Spiking neural networks (SNNs) have been widely used due to their strong biological interpretability and high energy efficiency. With the introduction of the backpropagation algorithm and surrogate gradient, the structure of spiking neural networks has become more complex, and the performance gap with artificial neural networks has gradually decreased. However, most SNN hardware implementations for field-programmable gate arrays (FPGAs) cannot meet arithmetic or memory efficiency requirements, which significantly restricts the development of SNNs. They do not delve into the arithmetic operations between the binary spikes and synaptic weights or assume unlimited on-chip RAM resources by using overly expensive devices on small tasks. To improve arithmetic efficiency, we analyze the neural dynamics of spiking neurons, generalize the SNN arithmetic operation to the multiplex-accumulate operation, and propose a high-performance implementation of such operation by utilizing the DSP48E2 hard block in Xilinx Ultrascale FPGAs. To improve memory efficiency, we design a memory system to enable efficient synaptic weights and membrane voltage memory access with reasonable on-chip RAM consumption. Combining the above two improvements, we propose an FPGA accelerator that can process spikes generated by the firing neuron on-the-fly (FireFly). FireFly is the first SNN accelerator that incorporates DSP optimization techniques into SNN synaptic operations, achieving a balanced resource consumption between LUTs and DSPs. FireFly is implemented on several FPGA edge devices with limited resources but still guarantees a peak performance of 5.53TSOP/s at 300MHz. As a lightweight accelerator, FireFly achieves the highest computational density efficiency compared with existing research using large FPGA devices.

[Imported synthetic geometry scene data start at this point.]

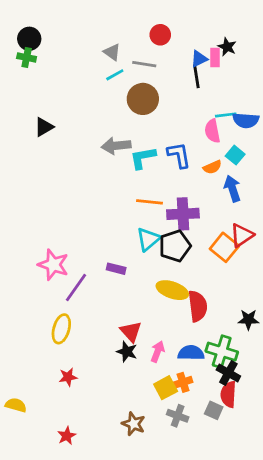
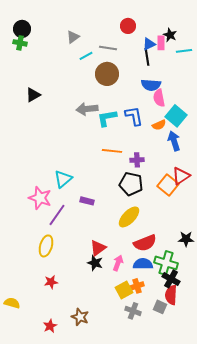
red circle: (160, 35) -> (128, 26), moved
gray triangle: (112, 52) -> (73, 37), moved, turned 48
cyan line: (226, 115) -> (184, 51), moved
blue semicircle: (246, 120) -> (151, 85), moved
cyan square: (235, 155) -> (176, 116), size x1.5
purple cross: (183, 214) -> (137, 160), size x0.6
cyan triangle: (148, 239) -> (63, 179), moved
black pentagon: (175, 246) -> (131, 184), turned 30
yellow ellipse: (172, 290) -> (129, 217), turned -65
red semicircle: (198, 306) -> (145, 243), moved, turned 75
red triangle: (131, 332) -> (98, 248), turned 36
brown star: (134, 424) -> (80, 317), moved

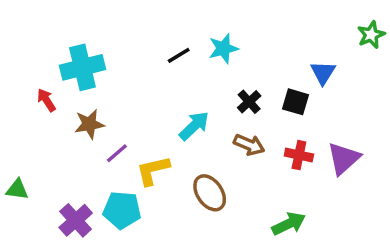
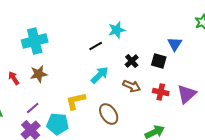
black line: (179, 55) -> (96, 46), moved
red arrow: (46, 100) -> (14, 78), moved
purple line: (117, 153) -> (33, 108), moved

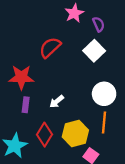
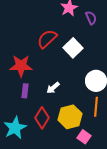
white square: (94, 51) -> (73, 48), moved

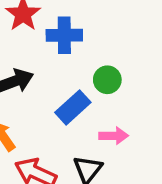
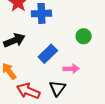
green circle: (107, 80) -> (84, 36), moved

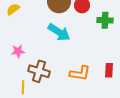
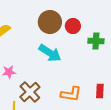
brown cross: (39, 71) -> (30, 92), turned 30

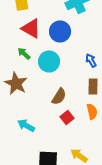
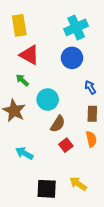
blue circle: (60, 31) -> (72, 58), moved
cyan circle: (49, 61) -> (48, 99), moved

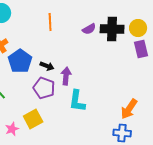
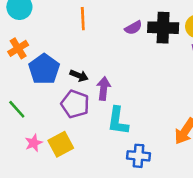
pink star: (12, 129) -> (34, 143), moved
blue cross: (122, 133) -> (139, 156), moved

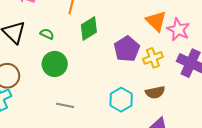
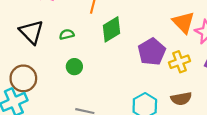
green semicircle: (47, 34) -> (67, 34), turned -40
green circle: (55, 64) -> (74, 67), size x0.6

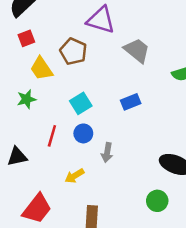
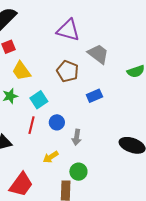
brown pentagon: (73, 51) -> (68, 71), moved
cyan square: (81, 103) -> (39, 100), moved
green circle: (157, 201) -> (78, 172), moved

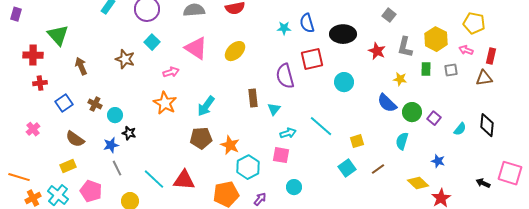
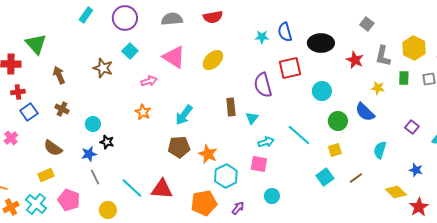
blue square: (64, 103) -> (29, 112), moved
orange star: (165, 103) -> (143, 112), size x0.7
brown cross: (95, 104) -> (62, 109), moved
green circle: (412, 112) -> (338, 121), moved

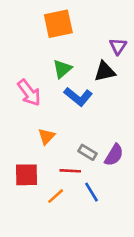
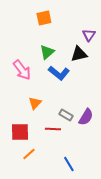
orange square: (58, 24) -> (44, 18), size x0.7
blue line: (91, 192) -> (69, 164), moved
orange line: (56, 196) -> (29, 154), moved

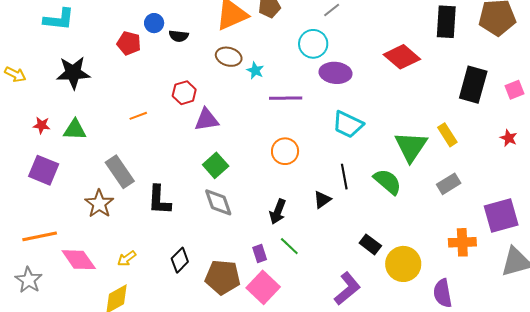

翻译：脉冲神经网络（SNN）因其强大的生物可解释性和高能效而被广泛应用。随着反向传播算法和替代梯度的引入，脉冲神经网络的结构变得更加复杂，其与人工神经网络的性能差距逐渐缩小。然而，大多数面向现场可编程门阵列（FPGA）的SNN硬件实现无法满足算术或内存效率需求，这严重限制了SNN的发展。这些实现既未深入探讨二值脉冲与突触权重之间的算术运算，也未通过在小规模任务中使用过度昂贵的器件来假设无限量的片上RAM资源。为提升算术效率，我们分析了脉冲神经元的神经动力学特性，将SNN算术运算泛化为乘累加操作，并利用Xilinx Ultrascale系列FPGA中的DSP48E2硬核模块提出了一种高性能实现方案。为提升内存效率，我们设计了一种内存系统，能够在合理的片上RAM消耗下实现高效的突触权重和膜电位存取。结合上述两项改进，我们提出了一种能够即时处理发放神经元所产生脉冲的FPGA加速器（FireFly）。FireFly是首个将DSP优化技术融入SNN突触运算的加速器，实现了LUT与DSP资源消耗的均衡。该加速器在资源有限的多个FPGA边缘设备上实现，并仍能保证在300MHz频率下达到5.53TSOP/s的峰值性能。作为轻量级加速器，FireFly相较于现有使用大型FPGA器件的研究，实现了最高的计算密度效率。